§ Problem statement
Copy all of the rows below line for line, without changing a word or the order.

[Start Raw data]

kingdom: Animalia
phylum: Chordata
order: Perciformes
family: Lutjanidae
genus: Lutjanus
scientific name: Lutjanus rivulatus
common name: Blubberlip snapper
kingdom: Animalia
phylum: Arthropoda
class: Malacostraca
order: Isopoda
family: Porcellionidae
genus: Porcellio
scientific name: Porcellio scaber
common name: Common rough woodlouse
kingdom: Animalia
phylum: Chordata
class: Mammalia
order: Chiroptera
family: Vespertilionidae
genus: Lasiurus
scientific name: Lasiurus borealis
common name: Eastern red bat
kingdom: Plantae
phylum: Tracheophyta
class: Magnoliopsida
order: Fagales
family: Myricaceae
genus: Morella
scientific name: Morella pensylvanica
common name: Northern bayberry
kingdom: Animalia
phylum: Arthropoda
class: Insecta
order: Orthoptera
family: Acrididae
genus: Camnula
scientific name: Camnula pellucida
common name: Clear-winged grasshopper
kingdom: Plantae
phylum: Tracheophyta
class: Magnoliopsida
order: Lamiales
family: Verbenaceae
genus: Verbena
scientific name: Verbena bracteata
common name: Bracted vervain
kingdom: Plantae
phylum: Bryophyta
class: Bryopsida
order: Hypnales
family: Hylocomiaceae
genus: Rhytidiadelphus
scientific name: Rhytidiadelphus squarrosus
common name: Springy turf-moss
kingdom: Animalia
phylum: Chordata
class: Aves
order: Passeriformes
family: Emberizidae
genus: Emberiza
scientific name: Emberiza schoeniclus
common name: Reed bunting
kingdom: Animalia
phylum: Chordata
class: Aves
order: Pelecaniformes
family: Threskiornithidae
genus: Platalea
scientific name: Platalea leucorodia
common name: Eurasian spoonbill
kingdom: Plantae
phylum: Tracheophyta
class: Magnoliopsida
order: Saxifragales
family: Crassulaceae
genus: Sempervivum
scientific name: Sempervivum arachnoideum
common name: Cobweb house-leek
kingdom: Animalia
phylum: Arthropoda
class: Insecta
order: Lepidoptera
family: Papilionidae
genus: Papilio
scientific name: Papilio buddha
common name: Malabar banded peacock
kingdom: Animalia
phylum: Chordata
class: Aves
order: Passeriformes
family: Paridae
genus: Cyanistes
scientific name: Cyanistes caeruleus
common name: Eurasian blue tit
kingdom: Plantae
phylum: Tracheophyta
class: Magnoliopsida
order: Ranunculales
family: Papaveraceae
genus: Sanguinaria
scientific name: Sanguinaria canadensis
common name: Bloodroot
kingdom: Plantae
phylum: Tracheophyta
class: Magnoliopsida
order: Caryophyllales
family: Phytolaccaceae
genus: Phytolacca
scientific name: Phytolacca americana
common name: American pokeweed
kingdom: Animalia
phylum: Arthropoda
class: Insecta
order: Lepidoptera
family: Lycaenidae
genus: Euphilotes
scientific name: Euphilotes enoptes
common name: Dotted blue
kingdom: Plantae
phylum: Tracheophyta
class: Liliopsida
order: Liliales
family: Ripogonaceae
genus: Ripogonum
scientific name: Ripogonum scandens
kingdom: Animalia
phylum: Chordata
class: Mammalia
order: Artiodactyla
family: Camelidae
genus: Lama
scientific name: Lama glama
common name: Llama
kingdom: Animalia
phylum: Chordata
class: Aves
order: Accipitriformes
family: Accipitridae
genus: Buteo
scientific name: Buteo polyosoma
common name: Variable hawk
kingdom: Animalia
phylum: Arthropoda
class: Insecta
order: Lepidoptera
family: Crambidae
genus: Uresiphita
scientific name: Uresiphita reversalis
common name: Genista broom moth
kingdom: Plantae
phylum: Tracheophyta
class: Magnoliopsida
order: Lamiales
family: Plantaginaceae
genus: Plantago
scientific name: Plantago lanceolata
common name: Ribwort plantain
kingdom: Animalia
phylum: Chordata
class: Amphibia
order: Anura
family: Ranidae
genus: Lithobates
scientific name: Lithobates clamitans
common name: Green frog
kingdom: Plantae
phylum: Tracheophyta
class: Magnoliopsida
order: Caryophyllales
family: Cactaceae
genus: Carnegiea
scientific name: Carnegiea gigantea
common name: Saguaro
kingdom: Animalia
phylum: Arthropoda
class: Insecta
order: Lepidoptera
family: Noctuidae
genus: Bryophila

[End Raw data]

§ Response below
kingdom: Animalia
phylum: Chordata
order: Perciformes
family: Lutjanidae
genus: Lutjanus
scientific name: Lutjanus rivulatus
common name: Blubberlip snapper
kingdom: Animalia
phylum: Arthropoda
class: Malacostraca
order: Isopoda
family: Porcellionidae
genus: Porcellio
scientific name: Porcellio scaber
common name: Common rough woodlouse
kingdom: Animalia
phylum: Chordata
class: Mammalia
order: Chiroptera
family: Vespertilionidae
genus: Lasiurus
scientific name: Lasiurus borealis
common name: Eastern red bat
kingdom: Plantae
phylum: Tracheophyta
class: Magnoliopsida
order: Fagales
family: Myricaceae
genus: Morella
scientific name: Morella pensylvanica
common name: Northern bayberry
kingdom: Animalia
phylum: Arthropoda
class: Insecta
order: Orthoptera
family: Acrididae
genus: Camnula
scientific name: Camnula pellucida
common name: Clear-winged grasshopper
kingdom: Plantae
phylum: Tracheophyta
class: Magnoliopsida
order: Lamiales
family: Verbenaceae
genus: Verbena
scientific name: Verbena bracteata
common name: Bracted vervain
kingdom: Plantae
phylum: Bryophyta
class: Bryopsida
order: Hypnales
family: Hylocomiaceae
genus: Rhytidiadelphus
scientific name: Rhytidiadelphus squarrosus
common name: Springy turf-moss
kingdom: Animalia
phylum: Chordata
class: Aves
order: Passeriformes
family: Emberizidae
genus: Emberiza
scientific name: Emberiza schoeniclus
common name: Reed bunting
kingdom: Animalia
phylum: Chordata
class: Aves
order: Pelecaniformes
family: Threskiornithidae
genus: Platalea
scientific name: Platalea leucorodia
common name: Eurasian spoonbill
kingdom: Plantae
phylum: Tracheophyta
class: Magnoliopsida
order: Saxifragales
family: Crassulaceae
genus: Sempervivum
scientific name: Sempervivum arachnoideum
common name: Cobweb house-leek
kingdom: Animalia
phylum: Arthropoda
class: Insecta
order: Lepidoptera
family: Papilionidae
genus: Papilio
scientific name: Papilio buddha
common name: Malabar banded peacock
kingdom: Animalia
phylum: Chordata
class: Aves
order: Passeriformes
family: Paridae
genus: Cyanistes
scientific name: Cyanistes caeruleus
common name: Eurasian blue tit
kingdom: Plantae
phylum: Tracheophyta
class: Magnoliopsida
order: Ranunculales
family: Papaveraceae
genus: Sanguinaria
scientific name: Sanguinaria canadensis
common name: Bloodroot
kingdom: Plantae
phylum: Tracheophyta
class: Magnoliopsida
order: Caryophyllales
family: Phytolaccaceae
genus: Phytolacca
scientific name: Phytolacca americana
common name: American pokeweed
kingdom: Animalia
phylum: Arthropoda
class: Insecta
order: Lepidoptera
family: Lycaenidae
genus: Euphilotes
scientific name: Euphilotes enoptes
common name: Dotted blue
kingdom: Plantae
phylum: Tracheophyta
class: Liliopsida
order: Liliales
family: Ripogonaceae
genus: Ripogonum
scientific name: Ripogonum scandens
kingdom: Animalia
phylum: Chordata
class: Mammalia
order: Artiodactyla
family: Camelidae
genus: Lama
scientific name: Lama glama
common name: Llama
kingdom: Animalia
phylum: Chordata
class: Aves
order: Accipitriformes
family: Accipitridae
genus: Buteo
scientific name: Buteo polyosoma
common name: Variable hawk
kingdom: Animalia
phylum: Arthropoda
class: Insecta
order: Lepidoptera
family: Crambidae
genus: Uresiphita
scientific name: Uresiphita reversalis
common name: Genista broom moth
kingdom: Plantae
phylum: Tracheophyta
class: Magnoliopsida
order: Lamiales
family: Plantaginaceae
genus: Plantago
scientific name: Plantago lanceolata
common name: Ribwort plantain
kingdom: Animalia
phylum: Chordata
class: Amphibia
order: Anura
family: Ranidae
genus: Lithobates
scientific name: Lithobates clamitans
common name: Green frog
kingdom: Plantae
phylum: Tracheophyta
class: Magnoliopsida
order: Caryophyllales
family: Cactaceae
genus: Carnegiea
scientific name: Carnegiea gigantea
common name: Saguaro
kingdom: Animalia
phylum: Arthropoda
class: Insecta
order: Lepidoptera
family: Noctuidae
genus: Bryophila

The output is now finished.